Sekian

517 55 64
                                    

- 𝘔𝘖𝘔 : 𝘋𝘖𝘕'𝘛 𝘓𝘌𝘈𝘝𝘌 𝘔𝘌 -

Sowon memicingkan kedua matanya, pandangannya memburam karena jarak. Padahal, sebelum terkena penyakit seganas itu, Sowon memiliki mata jernih, sehingga untuk melihat dari jarak jauh pun masih jelas-jelas saja. Semuanya dimulai sejak satu pekan yang lalu, setelah ia mengalami keadaan yang benar-benar buruk.

"Eunbi yang pakai baju merah.

"Oh? Sungguh?"

"Ya, kemarin dia memilih baju itu."

Bisikan dari Kang Seulgi membuat Sowon menerima harapan untuk mengenali Eunbi, sebab dari jajaran anak-anak di atas panggung sana hanya ada satu murid yang menggunakan pakaian berwarna mencolok.

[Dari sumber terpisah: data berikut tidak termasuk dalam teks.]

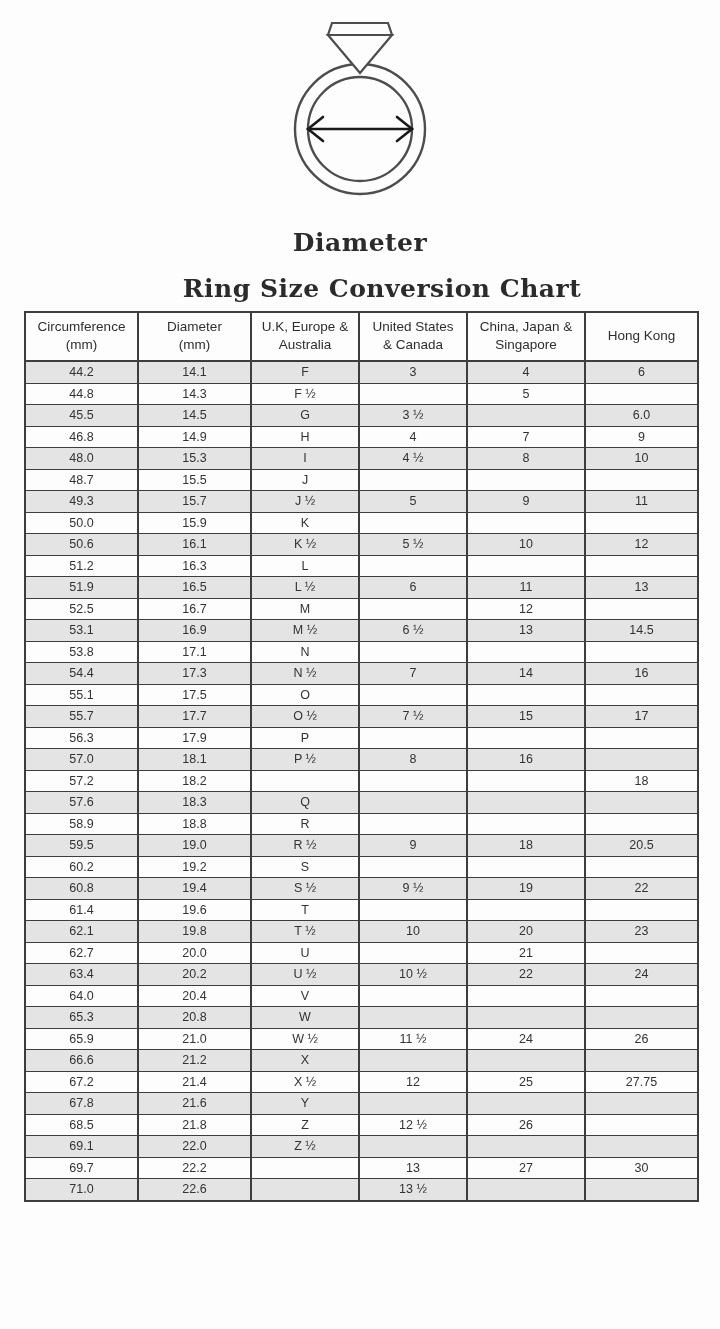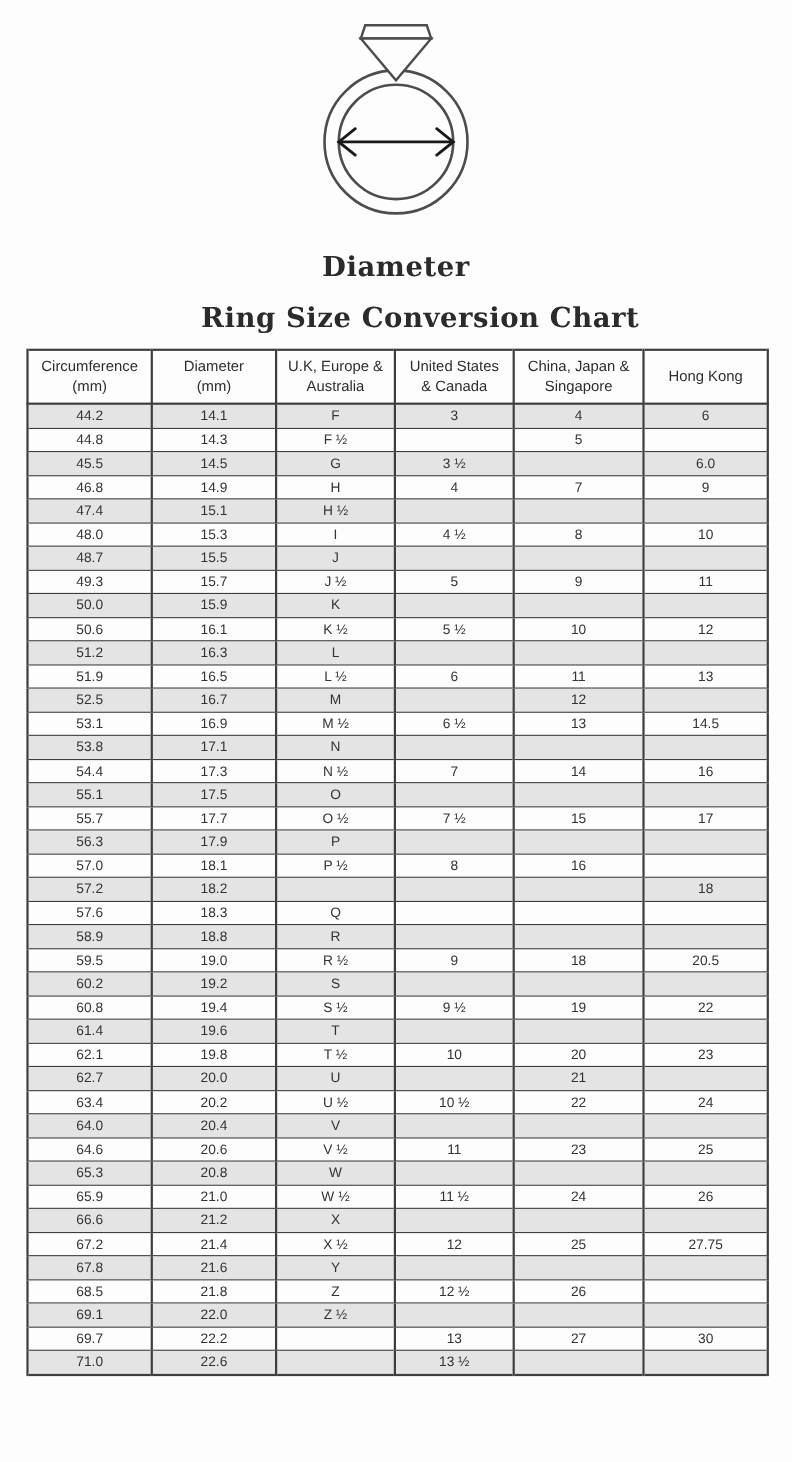--- a/index.html
+++ b/index.html
@@ -25,7 +25,7 @@
     border-collapse: collapse;
     table-layout: fixed;
     width: 673px;
-    margin: 14px 0 0 24px;
+    margin: 8px 0 0 24px;
     border: 2px solid #3d3d3d;
   }
   .conv th, .conv td {

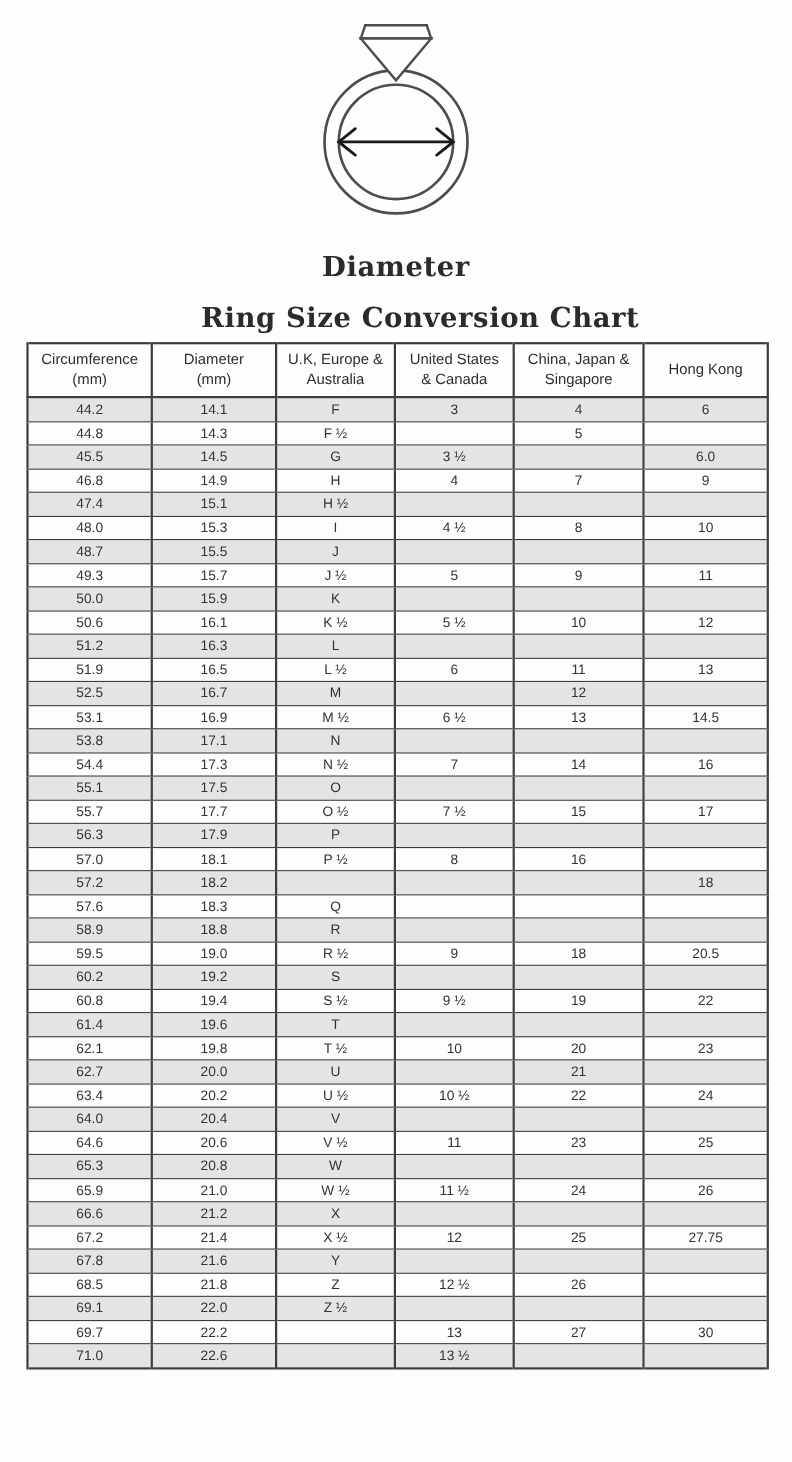--- a/index.html
+++ b/index.html
@@ -153,14 +153,6 @@
         <td>9</td>
       </tr>
       <tr>
-        <td>47.4</td>
-        <td>15.1</td>
-        <td>H ½</td>
-        <td></td>
-        <td></td>
-        <td></td>
-      </tr>
-      <tr>
         <td>48.0</td>
         <td>15.3</td>
         <td>I</td>

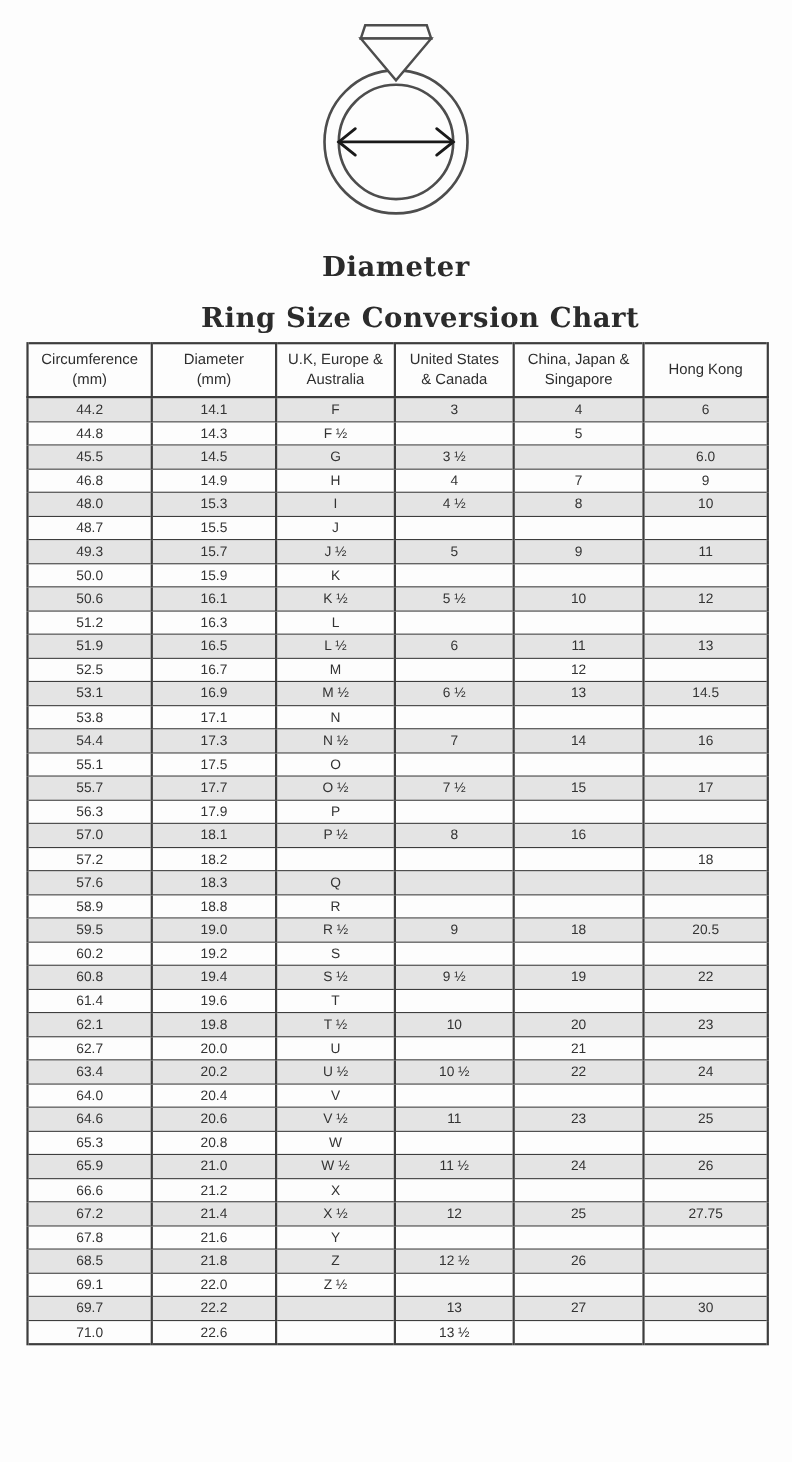--- a/index.html
+++ b/index.html
@@ -361,14 +361,6 @@
         <td></td>
       </tr>
       <tr>
-        <td>64.6</td>
-        <td>20.6</td>
-        <td>V ½</td>
-        <td>11</td>
-        <td>23</td>
-        <td>25</td>
-      </tr>
-      <tr>
         <td>65.3</td>
         <td>20.8</td>
         <td>W</td>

Mereka akan tampil bernyanyi di sana.

"Apa itu tidak berlebihan?" tanya Sowon. "Dia sendirian memakai baju yang berwarna mencolok?"

"Tidak apa-apa, aku sudah bicara dengan Ibu Guru Wendy," jawab Seulgi. "Ini, sebelum tampil Eunbi berfoto terlebih dahulu, yah walau dia tidak tersenyum tapi foto ini berhasil tertangkap dengan sempurna."

"Cantik."

"Di sini lebih jelas, kah?" tanya Seulgi. "Rambutnya diikat dua, sengaja karena katanya biar tidak mengganggu pentasnya."

Sowon tersenyum haru, meskipun sudah dekat ternyata dia masih tak bisa melihat dengan jelas. Benar-benar buram. Sebelah tangan Sowon terangkat gemetaran, ia menggenggam Seulgi saat lagu dinyalakan. Paduan suara anak-anak itu menyatu dengan sempurna, membuat para tamu undangan yang datang merasakan sentuhannya. Mereka terketuk hatinya, tak sedikit yang menitihkan air mata karena makna lagu yang dibawakan serta suara mereka yang terdengar indah.

Dikarenakan hanya bisa mengundang dua orang tua saja ke acara, maka Seulgi yang ditunjuk menemani Sowon ke acara kelulusan Hwang Eunbi. Eunbi dekat dengan Seulgi mulai sejak ibunya benar-benar lemah tidak berdaya di rumah sakit.

"Nanti Eunbi memakai gaun yang kamu belikan," ujar Seulgi. "Dia bilang kalau dia menyukainya, tapi dia tidak mau difoto dengan gaun itu katanya."

"Sungguh?"

Seulgi mengangguk mantap. "Dia akan bermain piano mendampingi temannya, Seungkwan."

Air mata Sowon lagi-lagi terjatuh, dia merasa sangat tersentuh mendengar kalau Eunbi akan memakai pakaian itu dan bermain piano di atas panggung. Mengingatkan Sowon pada peristiwa masa lalu saat dia masih TK, saat itu dia ingin sekali menampilkan permainan pianonya kepada kedua orang tuanya, tetapi sangat disayangkan dia harus gagal tampil saat Sang ibu dikabarkan masuk rumah sakit.

"Eunbi mewakili mimpi Neneknya," gumam Sowon. "Aku tahu dia tidak suka gaun itu, makanya dia tidak mau berfoto, aku juga tahu dia tidak suka bermain piano, tapi setelah pentas ini dia tak perlu melanjutkan les piano lagi, dia bebas memilih kegiatan tambahannya."

"Begitu rupanya."

Bagian Eunbi bermain piano hanya berselang beberapa acara saja, bocah itu benar-benar naik lagi ke panggung dengan gaun yang anggun. Eunbi berjalan bergandengan tangan dengan rekannya, yakni Seungkwan. Dua bocah itu membungkuk kepada para penonton, sebelum pada akhirnya menempati posisi masing-masing.

Indahnya alunan nada dari permainan piano Eunbi, mengiringi suara khas milik Seungkwan. Lagi-lagi para penonton dibuat tersentuh hatinya oleh pertunjukkan di atas panggung sana. Eunbi berhasil menyelesaikan lagunya, membuat seluruh tamu undangan bertepuk tangan bangga. Bukan hanya Eunbi yang datang tanpa ayah, ada murid lain juga, bahkan ada yang datang dengan tanpa kedua orang tuanya, tanpa ibu pun ada. Jadi Eunbi merasa lebih bersyukur, ibunya masih ada di antara jajaran penonton menyaksikan penampilannya.